▶ **EXERCISE AIM**:
Restate, word for word, each entry that follows, but skip its pictures.

▶ **DATA SHOWN**:

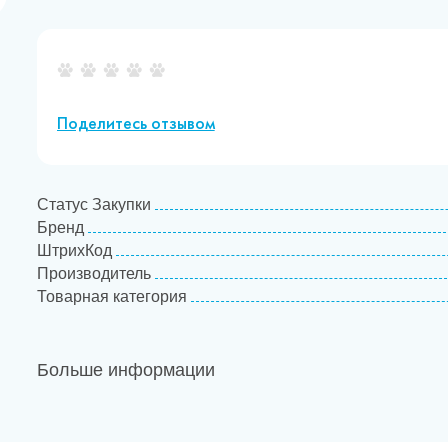
Поделитесь отзывом
Статус Закупки
Бренд
ШтрихКод
Производитель
Товарная категория
Больше информации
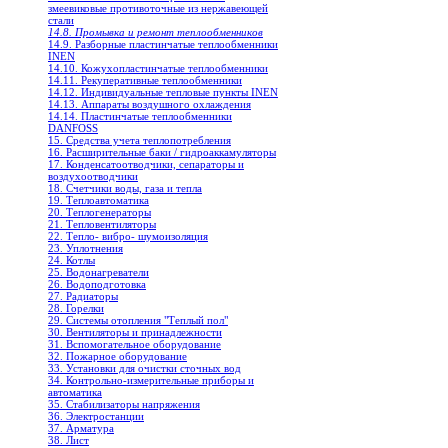
змеевиковые противоточные из нержавеющей
стали
14.8. Промывка и ремонт теплообменников
14.9. Разборные пластинчатые теплообменники
INEN
14.10. Кожухопластинчатые теплообменники
14.11. Рекуперативные теплообменники
14.12. Индивидуальные тепловые пункты INEN
14.13. Аппараты воздушного охлаждения
14.14. Пластинчатые теплообменники
DANFOSS
15. Средства учета теплопотребления
16. Расширительные баки / гидроаккамуляторы
17. Конденсатоотводчики, сепараторы и
воздухоотводчики
18. Счетчики воды, газа и тепла
19. Теплоавтоматика
20. Теплогенераторы
21. Тепловентиляторы
22. Тепло- вибро- шумоизоляция
23. Уплотнения
24. Котлы
25. Водонагреватели
26. Водоподготовка
27. Радиаторы
28. Горелки
29. Системы отопления "Теплый пол"
30. Вентиляторы и принадлежности
31. Вспомогательное оборудование
32. Пожарное оборудование
33. Установки для очистки сточных вод
34. Контрольно-измерительные приборы и
автоматика
35. Стабилизаторы напряжения
36. Электростанции
37. Арматура
38. Лист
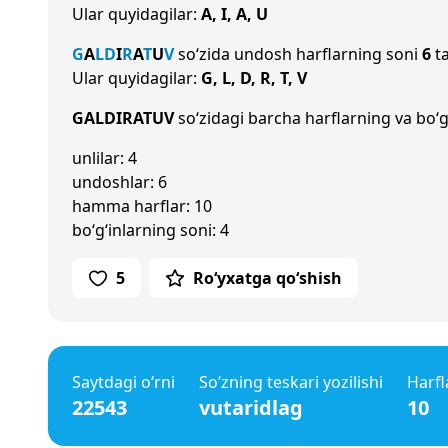
Ular quyidagilar:
A, I, A, U
G
A
L
D
I
R
A
T
U
V
so‘zida undosh harflarning soni
6
ta
Ular quyidagilar:
G, L, D, R, T, V
GALDIRATUV
so‘zidagi barcha harflarning va bo‘g
unlilar: 4
undoshlar: 6
hamma harflar: 10
bo‘g‘inlarning soni: 4
5
Ro‘yxatga qo‘shish
Saytdagi o‘rni
So‘zning teskari yozilishi
Harfl
22543
vutaridlag
10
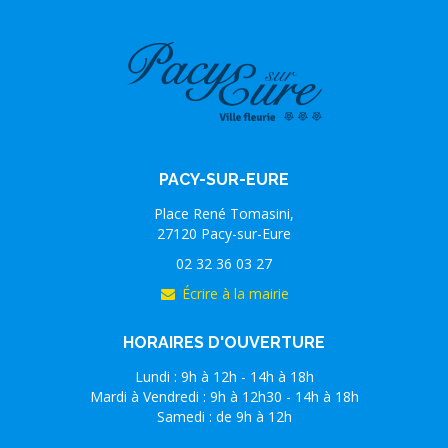
PACY-SUR-EURE
Place René Tomasini,
27120 Pacy-sur-Eure
02 32 36 03 27
Écrire à la mairie
HORAIRES D'OUVERTURE
Lundi : 9h à 12h - 14h à 18h
Mardi à Vendredi : 9h à 12h30 - 14h à 18h
Samedi : de 9h à 12h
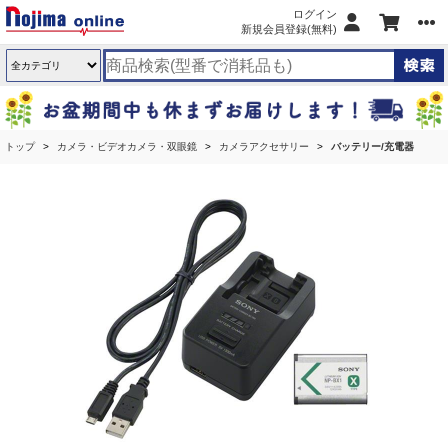
ログイン
新規会員登録(無料)
トップ
カメラ・ビデオカメラ・双眼鏡
カメラアクセサリー
バッテリー/充電器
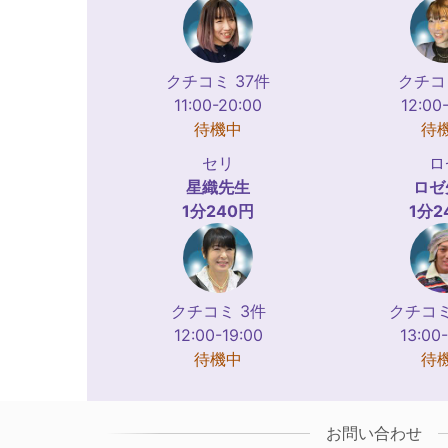
クチコミ 37件
クチコ
11:00-20:00
12:00
待機中
待
セリ
ロ
星織
先生
ロゼ
1分240円
1分2
クチコミ 3件
クチコミ
12:00-19:00
13:00
待機中
待
お問い合わせ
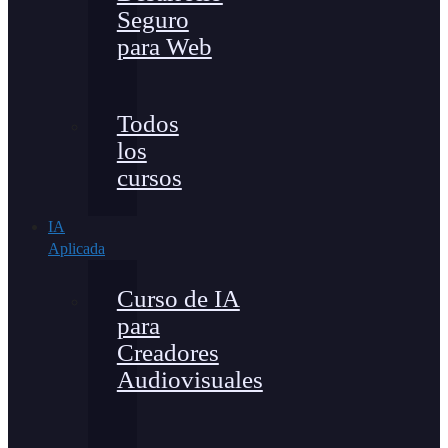
Seguro
para Web
Todos
los
cursos
IA
Aplicada
Curso de IA
para
Creadores
Audiovisuales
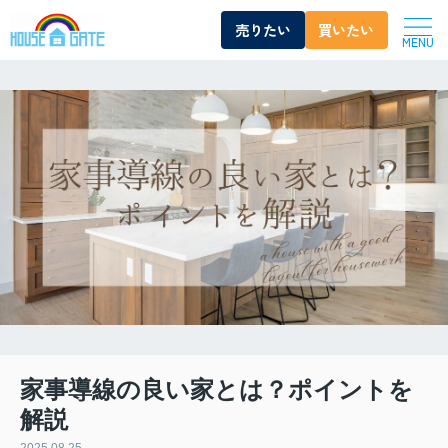
売りたい
買いたい
MENU
家事導線の良い家とは？ポイントを
解説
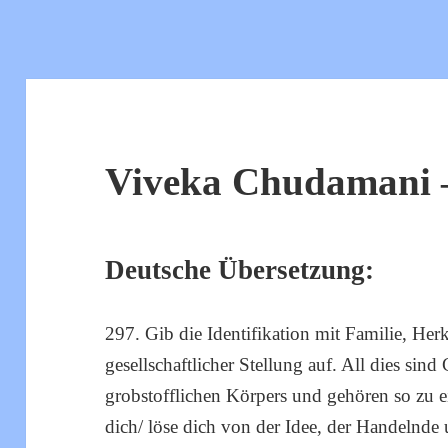
Viveka Chudamani –
Deutsche Übersetzung:
297. Gib die Identifikation mit Familie, H
gesellschaftlicher Stellung auf. All dies sind 
grobstofflichen Körpers und gehören so zu 
dich/ löse dich von der Idee, der Handelnde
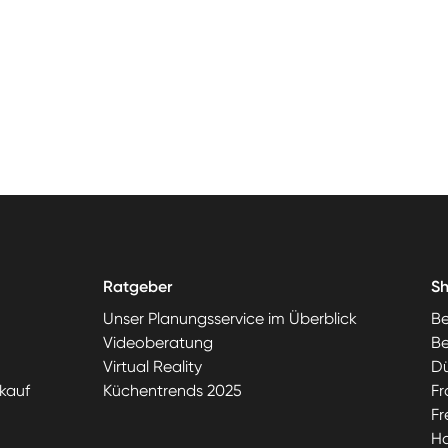
Ratgeber
S
Unser Planungsservice im Überblick
Be
Videoberatung
Be
Virtual Reality
Dü
kauf
Küchentrends 2025
Fr
Fr
H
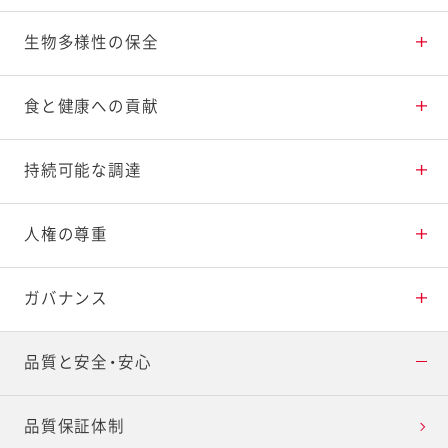
ステークホルダーとの対話
プラスチックの削減・再利用
CO
生物多様性の保全
排出量の削減
2
社外からの評価
水資源の持続的利用
生物多様性の保全活動
食と健康への貢献
健康寿命延伸への貢献
持続可能な調達
子どもの心と体の健康支援
持続可能な調達の推進
人権の尊重
ユニバーサルデザインへの取り組み
人権尊重への取り組み
ガバナンス
社会貢献活動
多様な人材の活躍
倫理規範
品質と安全・安心
健康経営・労働安全衛生
コーポレート・ガバナンス
品質保証体制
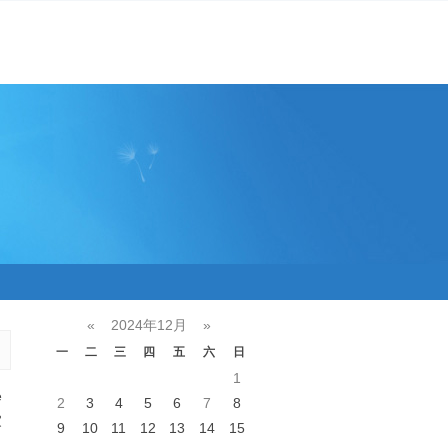
«
2024年12月
»
一
二
三
四
五
六
日
1
e
2
3
4
5
6
7
8
家
9
10
11
12
13
14
15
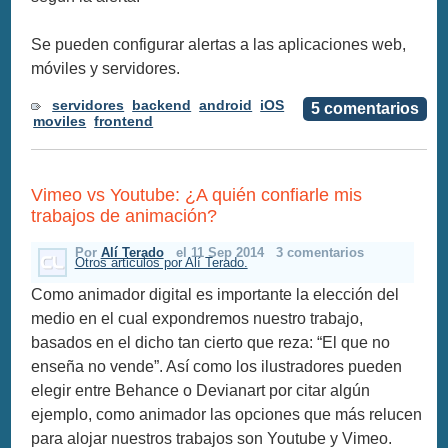
Se pueden configurar alertas a las aplicaciones web,
móviles y servidores.
servidores
backend
android
iOS
5 comentarios
moviles
frontend
Vimeo vs Youtube: ¿A quién confiarle mis
trabajos de animación?
Por
Alí Terado
el 11 Sep 2014
3 comentarios
Otros articulos por Alí Terado.
Como animador digital es importante la elección del
medio en el cual expondremos nuestro trabajo,
basados en el dicho tan cierto que reza: “El que no
enseña no vende”. Así como los ilustradores pueden
elegir entre Behance o Devianart por citar algún
ejemplo, como animador las opciones que más relucen
para alojar nuestros trabajos son Youtube y Vimeo.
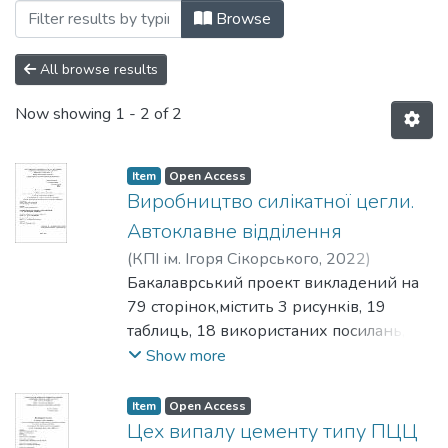
Browsing Бакалаврські роботи (ХТКМ) b
Browse
All browse results
Now showing
1 - 2 of 2
Item
Open Access
Виробництво силікатної цегли.
Автоклавне відділення
(
КПІ ім. Ігоря Сікорського
,
2022
)
Полупан, Олександр Станіславович
Бакалаврський проект викладений на
;
Коваленко, Юрій Олексійович
79 сторінок,містить 3 рисунків, 19
таблиць, 18 використаних посилань,
додатків 1 та 4 креслення. Мета роботи
Show more
– проектування автоклавного
відділення з виробництва силікатної
Item
Open Access
цегли. Розроблено проект
Цех випалу цементу типу ПЦЦ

▶ **COMPLETED TASK**:
Поделитесь отзывом
Статус Закупки
Бренд
ШтрихКод
Производитель
Товарная категория
Больше информации
змеевиковые противоточные из нержавеющей
стали
14.8. Промывка и ремонт теплообменников
14.9. Разборные пластинчатые теплообменники
INEN
14.10. Кожухопластинчатые теплообменники
14.11. Рекуперативные теплообменники
14.12. Индивидуальные тепловые пункты INEN
14.13. Аппараты воздушного охлаждения
14.14. Пластинчатые теплообменники
DANFOSS
15. Средства учета теплопотребления
16. Расширительные баки / гидроаккамуляторы
17. Конденсатоотводчики, сепараторы и
воздухоотводчики
18. Счетчики воды, газа и тепла
19. Теплоавтоматика
20. Теплогенераторы
21. Тепловентиляторы
22. Тепло- вибро- шумоизоляция
23. Уплотнения
24. Котлы
25. Водонагреватели
26. Водоподготовка
27. Радиаторы
28. Горелки
29. Системы отопления "Теплый пол"
30. Вентиляторы и принадлежности
31. Вспомогательное оборудование
32. Пожарное оборудование
33. Установки для очистки сточных вод
34. Контрольно-измерительные приборы и
автоматика
35. Стабилизаторы напряжения
36. Электростанции
37. Арматура
38. Лист
Ular quyidagilar:
A, I, A, U
G
A
L
D
I
R
A
T
U
V
so‘zida undosh harflarning soni
6
ta
Ular quyidagilar:
G, L, D, R, T, V
GALDIRATUV
so‘zidagi barcha harflarning va bo‘g
unlilar: 4
undoshlar: 6
hamma harflar: 10
bo‘g‘inlarning soni: 4
5
Ro‘yxatga qo‘shish
Saytdagi o‘rni
So‘zning teskari yozilishi
Harfl
22543
vutaridlag
10
PACY-SUR-EURE
Place René Tomasini,
27120 Pacy-sur-Eure
02 32 36 03 27
Écrire à la mairie
HORAIRES D'OUVERTURE
Lundi : 9h à 12h - 14h à 18h
Mardi à Vendredi : 9h à 12h30 - 14h à 18h
Samedi : de 9h à 12h
ログイン
新規会員登録(無料)
トップ
カメラ・ビデオカメラ・双眼鏡
カメラアクセサリー
バッテリー/充電器
クチコミ 37件
クチコ
11:00-20:00
12:00
待機中
待
セリ
ロ
星織
先生
ロゼ
1分240円
1分2
クチコミ 3件
クチコミ
12:00-19:00
13:00
待機中
待
お問い合わせ
Seguro
para Web
Todos
los
cursos
IA
Aplicada
Curso de IA
para
Creadores
Audiovisuales
売りたい
買いたい
MENU
家事導線の良い家とは？ポイントを
解説
Viveka Chudamani –
Deutsche Übersetzung:
297. Gib die Identifikation mit Familie, H
gesellschaftlicher Stellung auf. All dies sind 
grobstofflichen Körpers und gehören so zu 
dich/ löse dich von der Idee, der Handelnde
Ratgeber
S
Unser Planungsservice im Überblick
Be
Videoberatung
Be
Virtual Reality
Dü
kauf
Küchentrends 2025
Fr
Fr
H
ステークホルダーとの対話
プラスチックの削減・再利用
CO
生物多様性の保全
排出量の削減
2
社外からの評価
水資源の持続的利用
生物多様性の保全活動
食と健康への貢献
健康寿命延伸への貢献
持続可能な調達
子どもの心と体の健康支援
持続可能な調達の推進
人権の尊重
ユニバーサルデザインへの取り組み
人権尊重への取り組み
ガバナンス
社会貢献活動
多様な人材の活躍
倫理規範
品質と安全・安心
健康経営・労働安全衛生
コーポレート・ガバナンス
品質保証体制
«
2024年12月
»
一
二
三
四
五
六
日
1
e
2
3
4
5
6
7
8
家
9
10
11
12
13
14
15
Se pueden configurar alertas a las aplicaciones web,
móviles y servidores.
servidores
backend
android
iOS
5 comentarios
moviles
frontend
Vimeo vs Youtube: ¿A quién confiarle mis
trabajos de animación?
Por
Alí Terado
el 11 Sep 2014
3 comentarios
Otros articulos por Alí Terado.
Como animador digital es importante la elección del
medio en el cual expondremos nuestro trabajo,
basados en el dicho tan cierto que reza: “El que no
enseña no vende”. Así como los ilustradores pueden
elegir entre Behance o Devianart por citar algún
ejemplo, como animador las opciones que más relucen
para alojar nuestros trabajos son Youtube y Vimeo.
Browsing Бакалаврські роботи (ХТКМ) b
Browse
All browse results
Now showing
1 - 2 of 2
Item
Open Access
Виробництво силікатної цегли.
Автоклавне відділення
(
КПІ ім. Ігоря Сікорського
,
2022
)
Полупан, Олександр Станіславович
Бакалаврський проект викладений на
;
Коваленко, Юрій Олексійович
79 сторінок,містить 3 рисунків, 19
таблиць, 18 використаних посилань,
додатків 1 та 4 креслення. Мета роботи
Show more
– проектування автоклавного
відділення з виробництва силікатної
Item
Open Access
цегли. Розроблено проект
Цех випалу цементу типу ПЦЦ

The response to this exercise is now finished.